## DIRECTIONS FOR THIS TASK
Please set down, word for word, each line from the one containing "220 424 1.41" through the final line of the records below, both included, and nothing else.
********************
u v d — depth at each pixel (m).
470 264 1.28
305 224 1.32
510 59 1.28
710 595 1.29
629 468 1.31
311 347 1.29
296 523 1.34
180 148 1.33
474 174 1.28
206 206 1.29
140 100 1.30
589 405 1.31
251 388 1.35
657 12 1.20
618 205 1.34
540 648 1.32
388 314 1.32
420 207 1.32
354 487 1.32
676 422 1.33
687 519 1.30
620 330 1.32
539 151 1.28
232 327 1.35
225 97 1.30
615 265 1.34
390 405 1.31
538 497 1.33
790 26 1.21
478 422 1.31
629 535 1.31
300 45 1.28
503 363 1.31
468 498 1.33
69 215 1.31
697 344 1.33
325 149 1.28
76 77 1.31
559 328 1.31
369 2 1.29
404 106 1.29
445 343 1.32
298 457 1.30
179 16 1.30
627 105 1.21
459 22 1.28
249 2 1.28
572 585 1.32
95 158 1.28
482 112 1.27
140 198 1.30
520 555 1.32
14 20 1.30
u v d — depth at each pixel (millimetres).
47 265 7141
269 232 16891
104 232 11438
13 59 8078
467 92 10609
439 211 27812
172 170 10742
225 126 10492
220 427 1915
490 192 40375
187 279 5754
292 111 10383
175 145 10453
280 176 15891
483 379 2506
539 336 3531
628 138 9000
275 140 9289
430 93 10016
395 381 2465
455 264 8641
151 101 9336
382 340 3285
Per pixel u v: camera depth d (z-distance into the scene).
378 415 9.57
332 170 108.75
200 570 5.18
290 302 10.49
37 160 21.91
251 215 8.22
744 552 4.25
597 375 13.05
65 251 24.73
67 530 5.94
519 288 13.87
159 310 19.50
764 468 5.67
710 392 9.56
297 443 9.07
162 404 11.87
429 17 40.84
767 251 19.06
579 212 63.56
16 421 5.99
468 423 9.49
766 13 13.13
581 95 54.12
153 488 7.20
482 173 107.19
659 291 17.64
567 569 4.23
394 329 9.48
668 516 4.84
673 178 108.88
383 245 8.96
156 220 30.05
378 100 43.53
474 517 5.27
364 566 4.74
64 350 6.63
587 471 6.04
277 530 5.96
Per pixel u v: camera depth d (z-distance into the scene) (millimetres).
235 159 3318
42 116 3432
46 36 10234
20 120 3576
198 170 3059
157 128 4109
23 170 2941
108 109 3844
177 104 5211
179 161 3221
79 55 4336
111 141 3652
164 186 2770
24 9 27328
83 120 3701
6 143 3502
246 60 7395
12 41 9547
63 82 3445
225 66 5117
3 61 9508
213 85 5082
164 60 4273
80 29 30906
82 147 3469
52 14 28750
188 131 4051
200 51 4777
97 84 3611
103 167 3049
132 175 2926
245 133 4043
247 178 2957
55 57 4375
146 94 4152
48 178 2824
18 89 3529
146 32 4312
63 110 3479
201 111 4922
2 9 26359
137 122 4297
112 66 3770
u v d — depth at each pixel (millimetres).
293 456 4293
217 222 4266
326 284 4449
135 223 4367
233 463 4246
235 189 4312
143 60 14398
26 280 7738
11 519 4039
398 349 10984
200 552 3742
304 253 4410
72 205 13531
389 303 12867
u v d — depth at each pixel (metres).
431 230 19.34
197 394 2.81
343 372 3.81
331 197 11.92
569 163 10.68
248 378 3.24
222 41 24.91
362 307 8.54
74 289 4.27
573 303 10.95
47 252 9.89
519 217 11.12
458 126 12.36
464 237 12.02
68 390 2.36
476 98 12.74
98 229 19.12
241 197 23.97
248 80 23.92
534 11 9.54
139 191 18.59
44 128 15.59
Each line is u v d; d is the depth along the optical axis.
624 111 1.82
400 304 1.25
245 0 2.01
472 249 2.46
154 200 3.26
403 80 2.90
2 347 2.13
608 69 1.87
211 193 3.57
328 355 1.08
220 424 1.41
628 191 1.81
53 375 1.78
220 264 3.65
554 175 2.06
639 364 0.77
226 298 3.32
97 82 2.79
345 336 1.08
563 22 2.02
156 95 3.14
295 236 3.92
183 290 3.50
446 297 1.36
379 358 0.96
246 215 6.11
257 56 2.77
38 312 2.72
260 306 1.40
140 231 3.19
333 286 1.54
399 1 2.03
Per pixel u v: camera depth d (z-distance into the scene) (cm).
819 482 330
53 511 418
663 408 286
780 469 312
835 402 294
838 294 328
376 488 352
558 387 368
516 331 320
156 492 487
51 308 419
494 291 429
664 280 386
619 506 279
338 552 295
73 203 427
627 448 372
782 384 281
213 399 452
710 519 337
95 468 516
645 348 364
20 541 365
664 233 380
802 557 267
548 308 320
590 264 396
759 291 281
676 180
********************
## OUTPUT FOR THIS EXERCISE
220 424 1.41
628 191 1.81
53 375 1.78
220 264 3.65
554 175 2.06
639 364 0.77
226 298 3.32
97 82 2.79
345 336 1.08
563 22 2.02
156 95 3.14
295 236 3.92
183 290 3.50
446 297 1.36
379 358 0.96
246 215 6.11
257 56 2.77
38 312 2.72
260 306 1.40
140 231 3.19
333 286 1.54
399 1 2.03
Per pixel u v: camera depth d (z-distance into the scene) (cm).
819 482 330
53 511 418
663 408 286
780 469 312
835 402 294
838 294 328
376 488 352
558 387 368
516 331 320
156 492 487
51 308 419
494 291 429
664 280 386
619 506 279
338 552 295
73 203 427
627 448 372
782 384 281
213 399 452
710 519 337
95 468 516
645 348 364
20 541 365
664 233 380
802 557 267
548 308 320
590 264 396
759 291 281
676 180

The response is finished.